▶ **APPLY WHAT YOU READ**
1. Answer these questions from the Spring Social post, one line per answer, marked the same way:
(a) In the second attempt, which class does the writer pass to fetchObject?
(b) What type does the writer believe obj_id has?
(c) Which property does the exception message report as missing?
2. Using the exception message in the Spring Social post, explain in one to three sentences why the JSON could not be read into a LinkPost.
3. Carry on the Spring Social post from its last line.

-------- QUOTED PASSAGE

I've tried facebook.fetchObject(like.object_id, PostType.STATUS) . But it seems to be a wrong way.
Is there any possible way to parse an "object_id" in spring social without parsing raw JSON response from GET query?
I've tried this:
LinkPost post = facebook.fetchObject(obj_id, LinkPost.class);
I believe that obj_id has type link, I've checked it
and it cause following exception:
Exception in thread "main" org.springframework.http.converter.HttpMessageNotReadableException: Could not read JSON: Unexpected token (END_OBJECT), expected FIELD_NAME: missing property 'postType' that is to contain type id (for class org.springframework.social.facebook.api.LinkPost)
at [Source: java.io.ByteArrayInputStream#6ca79a6a; line: 1, column: 11114]; nested exception is com.fasterxml.jackson.databind.JsonMappingException: Unexpected token (END_OBJECT), expected FIELD_NAME: missing property 'postType' that is to contain type id (for class org.springframework.social.facebook.api.LinkPost)
at [Source: java.io.ByteArrayInputStream#6ca79a6a; line: 1, column: 11114]
at org.springframework.http.converter.json.MappingJackson2HttpMessageConverter.readJavaType(MappingJackson2HttpMessageConverter.java:171)
at org.springframework.http.converter.json.MappingJackson2HttpMessageConverter.read(MappingJackson2HttpMessageConverter.java:163)
at org.springframework.web.client.HttpMessageConverterExtractor.extractData(HttpMessageConverterExtractor.java:94)
at org.springframework.web.client.RestTemplate.doExecute(RestTemplate.java:491)
at org.springframework.web.client.RestTemplate.execute(RestTemplate.java:460)
at org.springframework.web.client.RestTemplate.getForObject(RestTemplate.java:228)

----------------
-------- DATA PROVIDED

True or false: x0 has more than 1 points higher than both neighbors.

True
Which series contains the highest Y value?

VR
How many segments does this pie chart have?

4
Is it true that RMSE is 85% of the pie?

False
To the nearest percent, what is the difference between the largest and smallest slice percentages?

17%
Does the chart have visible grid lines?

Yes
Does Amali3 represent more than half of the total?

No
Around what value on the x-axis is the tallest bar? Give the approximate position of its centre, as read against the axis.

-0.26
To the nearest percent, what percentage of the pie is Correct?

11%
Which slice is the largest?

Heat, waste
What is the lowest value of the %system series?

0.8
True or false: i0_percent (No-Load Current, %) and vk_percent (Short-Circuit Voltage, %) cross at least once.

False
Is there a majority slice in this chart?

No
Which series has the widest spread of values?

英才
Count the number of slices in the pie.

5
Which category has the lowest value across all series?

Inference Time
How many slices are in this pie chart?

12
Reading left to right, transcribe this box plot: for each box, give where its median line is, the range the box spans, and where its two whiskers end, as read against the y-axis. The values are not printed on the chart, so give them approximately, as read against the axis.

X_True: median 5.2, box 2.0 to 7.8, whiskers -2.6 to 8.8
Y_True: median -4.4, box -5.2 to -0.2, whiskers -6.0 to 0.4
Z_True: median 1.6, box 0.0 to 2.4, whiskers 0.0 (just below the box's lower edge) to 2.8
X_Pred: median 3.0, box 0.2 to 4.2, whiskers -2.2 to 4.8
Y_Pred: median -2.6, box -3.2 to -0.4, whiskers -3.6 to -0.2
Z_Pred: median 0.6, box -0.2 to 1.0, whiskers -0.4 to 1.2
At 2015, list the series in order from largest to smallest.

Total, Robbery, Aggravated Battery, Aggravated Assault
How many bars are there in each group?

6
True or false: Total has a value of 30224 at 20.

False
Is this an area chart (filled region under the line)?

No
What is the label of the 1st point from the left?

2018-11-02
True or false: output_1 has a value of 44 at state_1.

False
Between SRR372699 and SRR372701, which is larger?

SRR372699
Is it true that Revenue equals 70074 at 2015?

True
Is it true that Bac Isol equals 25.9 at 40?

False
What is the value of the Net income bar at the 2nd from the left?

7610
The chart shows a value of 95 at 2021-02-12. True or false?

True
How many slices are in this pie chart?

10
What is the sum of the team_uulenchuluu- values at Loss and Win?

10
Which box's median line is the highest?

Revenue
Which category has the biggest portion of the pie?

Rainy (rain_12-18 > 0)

----------------

▶ **ANSWERS TO THIS EXERCISE**
1.
(a) LinkPost.class
(b) Link
(c) 'postType'

2. Jackson met an unexpected END_OBJECT token where it expected a field name. This happened because the property 'postType', which is supposed to hold the type id for the LinkPost class, was missing.

3.
at org.springframework.social.facebook.api.impl.FacebookTemplate.fetchObject(FacebookTemplate.java:202)
at com.repost.facebook.FbConnection.getLikedPosts(FbConnection.java:58)
at com.repost.facebook.MainClass.main(MainClass.java:15)
I'm still unclear what you mean by "parse". But let me attempt to answer this anyway...
I think you simply want to be able to fetch the object as a Post (or LinkPost) object...is that right? If so, then there's some special magic that I unfortunately had to bake into the API to be able to both grab the post type and do polymorphic deserialization into a specific type of Post (e.g., LinkPost, StatusPost, etc).
You can see the setup taking place in https://github.com/SpringSource/spring-social-facebook/blob/master/spring-social-facebook/src/main/java/org/springframework/social/facebook/api/impl/FeedTemplate.java. In the deserializePost() method, you see that I read the "type" property and copy it into a new "postType" field. One of those fields is used to populate the Post's type property and the other is used to determine which specific subclass of Post should be created. It's a hack to work around a problem I had with Jackson 1.9.x...I think that Jackson 2 will make that hack unnecessary, but I've not tried it yet.
Therefore, I see only one practical way of doing this: Don't do all the work yourself. Instead use facebook.feedOperations().getPost(objectId). It knows how to do the magic under the covers to give you a Post object. From there, if you know the specific kind of Post, you can cast it as (and if) needed to LinkPost, StatusPost, etc.